Implementing a Classification Algorithm Using Decision Tree

Overview

Objective: Implement a classification algorithm using a decision tree in Microsoft Azure ML Studio Classic.
Theory Primer: Assumes prior knowledge of decision trees.
Tools Used: Microsoft Azure ML Studio Classic — works across any machine.

Navigate to Saved Datasets: Use the panel on the left to find Saved Datasets under Samples.
Select Data Sets: Drag
- Airport Codes dataset (second in the list)
- Flight On-time Performance dataset onto the workspace.

Departure Delay: Number of minutes late or early (negative value).
Arrival Delay: Similar to departure delay but for arrivals.
Departure Delay 15 (DepDel15): Binary flag if departure delay > 15 minutes (1 if true, otherwise 0).
Arrival Delay 15 (ArrDel15): Binary flag for arrival delay > 15 minutes (1 if true, otherwise 0).
Categorical Details: Date-related columns, carrier codes, which airport, etc.

Need: Combine Airport Codes with the main dataset to map airport IDs to meaningful names and locations.
Steps:
- Use Edit Metadata on the Airport Codes dataset to rename columns suitably for merging.
- Perform a join operation between the datasets based on columns origin_airport_id or dest_airport_id.
- Add new columns for origin and destination details (city, state, airport name) for easier understanding and queries.

Columns to Remove: Remove columns that aren't required for this analysis, e.g., origin_airport_id, dest_airport_id, cancelled, and diverted.
Segregate: Use Edit Metadata to segregate categorical vs. numeric features.
Handle Missing Values: Use Clean Missing Data for categorical and numeric columns separately.
Normalize Data: Apply Normalize Data to numeric columns (departure_delay and arrival_delay) to ensure consistent scaling.

Initial Split: Split Data component to split data into training (95%) and test (5%) sets.
Further Split: Use another Split Data to further partition training data into training (81%) and validation (14%) sets.

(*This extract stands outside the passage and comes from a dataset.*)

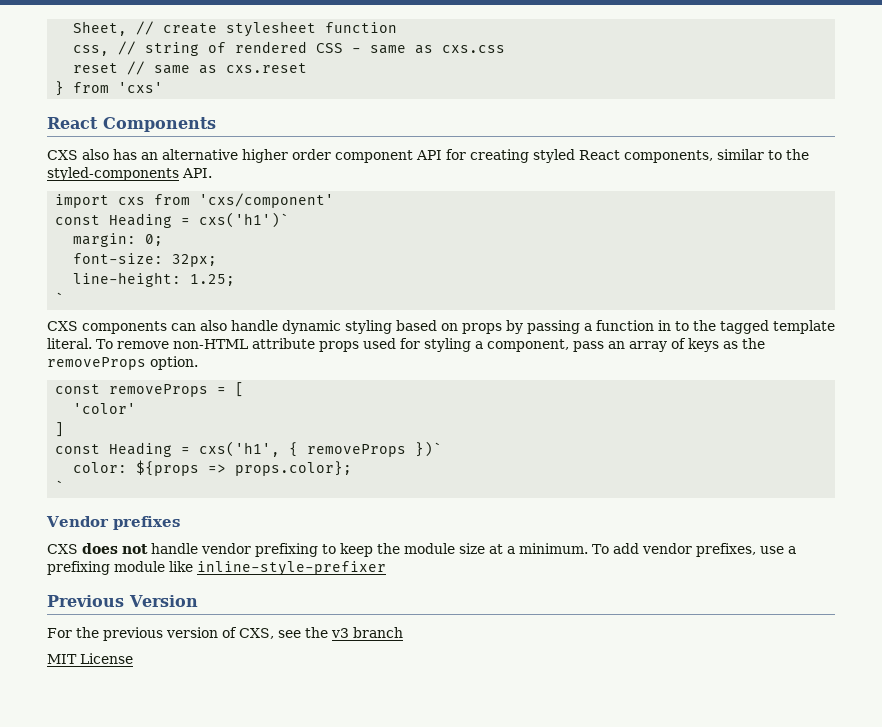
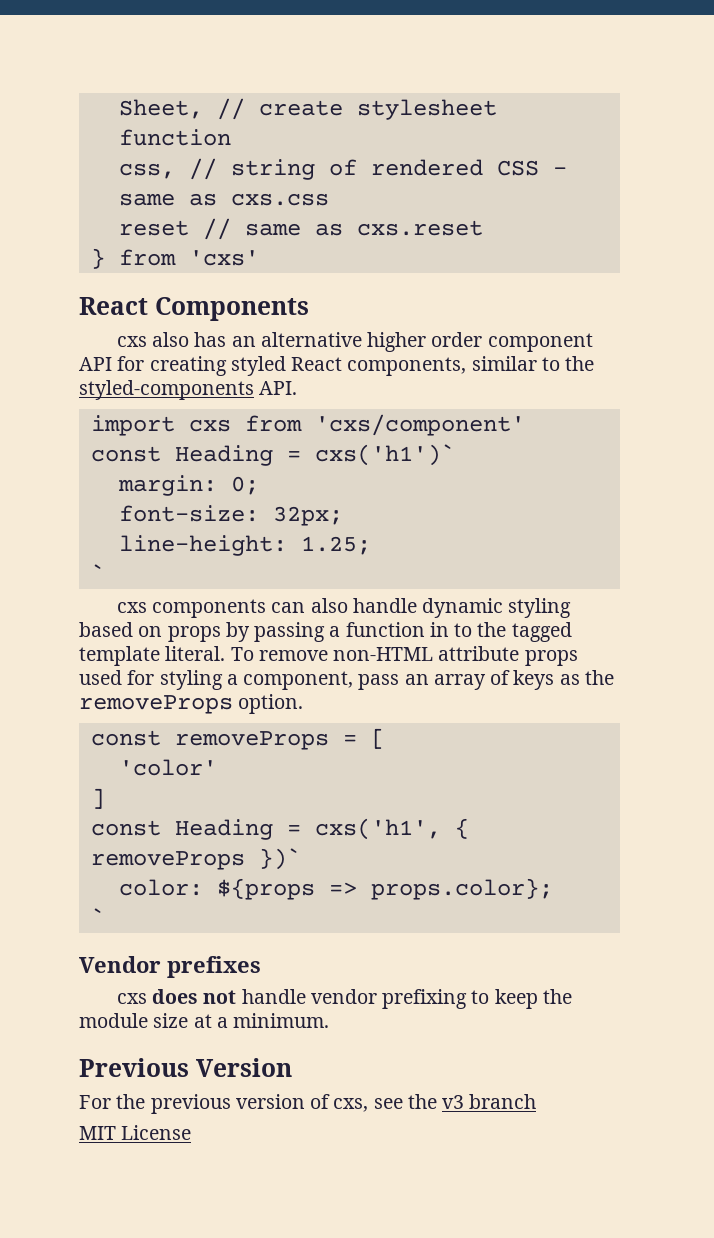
[47,150,78,160] CXS -> [116,336,147,347] cxs
[47,321,78,331] CXS -> [116,602,147,613] cxs
[47,544,78,554] CXS -> [116,993,147,1004] cxs
[592,543,796,557] [47,561,386,576] To add vendor prefixes, use a prefixing module like inline-style-prefixer -> (330, 1020) none
[239,628,274,639] CXS, -> [333,1098,369,1112] cxs,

Algorithm Choice: Use Two-Class Boosted Decision Tree for classification.
Hyperparameter Tuning:
- Use Tune Model Hyperparameters module to find the best configuration for the classification algorithm.
- Specify the evaluation metric (e.g., F-score for classification tasks due to imbalanced datasets).

Link Modules:
- Connect the best model from Tune Model Hyperparameters to Train Model using the training dataset.
- Use Score Model to test the trained model using the validation and/or test set.
Evaluate Model: Use Evaluate Model to obtain metrics like accuracy, F1 score, precision, recall.

Deployment: Post-modeling steps include setting up web service deployment for real-time predictions.
Exploratory Data Analysis (EDA): Use tools like PowerBI or KNIME for visual analysis for questions related to customer churn and related metrics. PowerBI steps include importing the dataset, creating visuals, performing imputations in Azure, and using PowerBI for final visualizations and interpretations.
Assignments: Specifically involve using Azure and other tools to analyze Telecom datasets for predicting churn and other financial predictors.